◆ **Data**:

□ □ □ □

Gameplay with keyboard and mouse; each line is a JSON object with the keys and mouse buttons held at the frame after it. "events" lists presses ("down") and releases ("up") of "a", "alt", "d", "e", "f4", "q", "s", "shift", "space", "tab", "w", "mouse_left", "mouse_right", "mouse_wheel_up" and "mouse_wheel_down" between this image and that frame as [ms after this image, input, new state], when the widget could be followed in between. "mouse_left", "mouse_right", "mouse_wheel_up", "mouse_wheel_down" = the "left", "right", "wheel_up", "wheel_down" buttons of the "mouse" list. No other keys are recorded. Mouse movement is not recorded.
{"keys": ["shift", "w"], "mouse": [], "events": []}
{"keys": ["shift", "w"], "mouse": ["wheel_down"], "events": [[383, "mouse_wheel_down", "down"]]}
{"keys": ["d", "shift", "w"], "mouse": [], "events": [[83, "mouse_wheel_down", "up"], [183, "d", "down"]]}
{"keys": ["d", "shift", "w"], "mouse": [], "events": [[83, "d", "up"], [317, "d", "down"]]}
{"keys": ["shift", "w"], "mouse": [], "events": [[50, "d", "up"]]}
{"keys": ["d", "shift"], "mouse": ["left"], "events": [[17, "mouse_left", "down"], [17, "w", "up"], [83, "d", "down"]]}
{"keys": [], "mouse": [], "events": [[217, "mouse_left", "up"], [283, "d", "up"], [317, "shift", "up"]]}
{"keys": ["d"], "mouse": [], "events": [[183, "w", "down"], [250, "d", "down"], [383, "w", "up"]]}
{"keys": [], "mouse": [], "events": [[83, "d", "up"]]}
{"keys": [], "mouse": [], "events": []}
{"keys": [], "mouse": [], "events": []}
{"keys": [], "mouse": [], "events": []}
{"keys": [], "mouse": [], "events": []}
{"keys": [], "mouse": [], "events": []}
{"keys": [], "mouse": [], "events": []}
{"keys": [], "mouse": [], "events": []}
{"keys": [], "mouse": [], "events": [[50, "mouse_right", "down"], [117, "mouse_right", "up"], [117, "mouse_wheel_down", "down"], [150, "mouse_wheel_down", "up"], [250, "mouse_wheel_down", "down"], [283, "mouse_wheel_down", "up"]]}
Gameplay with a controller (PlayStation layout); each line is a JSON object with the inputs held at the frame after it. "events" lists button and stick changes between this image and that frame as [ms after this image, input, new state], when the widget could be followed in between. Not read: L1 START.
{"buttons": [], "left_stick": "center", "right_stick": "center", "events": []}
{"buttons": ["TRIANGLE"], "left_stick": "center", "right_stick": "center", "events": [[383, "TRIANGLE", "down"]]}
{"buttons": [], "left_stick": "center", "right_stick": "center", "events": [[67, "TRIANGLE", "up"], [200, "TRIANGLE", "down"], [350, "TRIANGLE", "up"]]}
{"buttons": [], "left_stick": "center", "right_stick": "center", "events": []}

□ □ □ □

◆ **Action item**: Go through the listing above and set down each line exactly as it stands.

◆ **Task result**:
Gameplay with keyboard and mouse; each line is a JSON object with the keys and mouse buttons held at the frame after it. "events" lists presses ("down") and releases ("up") of "a", "alt", "d", "e", "f4", "q", "s", "shift", "space", "tab", "w", "mouse_left", "mouse_right", "mouse_wheel_up" and "mouse_wheel_down" between this image and that frame as [ms after this image, input, new state], when the widget could be followed in between. "mouse_left", "mouse_right", "mouse_wheel_up", "mouse_wheel_down" = the "left", "right", "wheel_up", "wheel_down" buttons of the "mouse" list. No other keys are recorded. Mouse movement is not recorded.
{"keys": ["shift", "w"], "mouse": [], "events": []}
{"keys": ["shift", "w"], "mouse": ["wheel_down"], "events": [[383, "mouse_wheel_down", "down"]]}
{"keys": ["d", "shift", "w"], "mouse": [], "events": [[83, "mouse_wheel_down", "up"], [183, "d", "down"]]}
{"keys": ["d", "shift", "w"], "mouse": [], "events": [[83, "d", "up"], [317, "d", "down"]]}
{"keys": ["shift", "w"], "mouse": [], "events": [[50, "d", "up"]]}
{"keys": ["d", "shift"], "mouse": ["left"], "events": [[17, "mouse_left", "down"], [17, "w", "up"], [83, "d", "down"]]}
{"keys": [], "mouse": [], "events": [[217, "mouse_left", "up"], [283, "d", "up"], [317, "shift", "up"]]}
{"keys": ["d"], "mouse": [], "events": [[183, "w", "down"], [250, "d", "down"], [383, "w", "up"]]}
{"keys": [], "mouse": [], "events": [[83, "d", "up"]]}
{"keys": [], "mouse": [], "events": []}
{"keys": [], "mouse": [], "events": []}
{"keys": [], "mouse": [], "events": []}
{"keys": [], "mouse": [], "events": []}
{"keys": [], "mouse": [], "events": []}
{"keys": [], "mouse": [], "events": []}
{"keys": [], "mouse": [], "events": []}
{"keys": [], "mouse": [], "events": [[50, "mouse_right", "down"], [117, "mouse_right", "up"], [117, "mouse_wheel_down", "down"], [150, "mouse_wheel_down", "up"], [250, "mouse_wheel_down", "down"], [283, "mouse_wheel_down", "up"]]}
Gameplay with a controller (PlayStation layout); each line is a JSON object with the inputs held at the frame after it. "events" lists button and stick changes between this image and that frame as [ms after this image, input, new state], when the widget could be followed in between. Not read: L1 START.
{"buttons": [], "left_stick": "center", "right_stick": "center", "events": []}
{"buttons": ["TRIANGLE"], "left_stick": "center", "right_stick": "center", "events": [[383, "TRIANGLE", "down"]]}
{"buttons": [], "left_stick": "center", "right_stick": "center", "events": [[67, "TRIANGLE", "up"], [200, "TRIANGLE", "down"], [350, "TRIANGLE", "up"]]}
{"buttons": [], "left_stick": "center", "right_stick": "center", "events": []}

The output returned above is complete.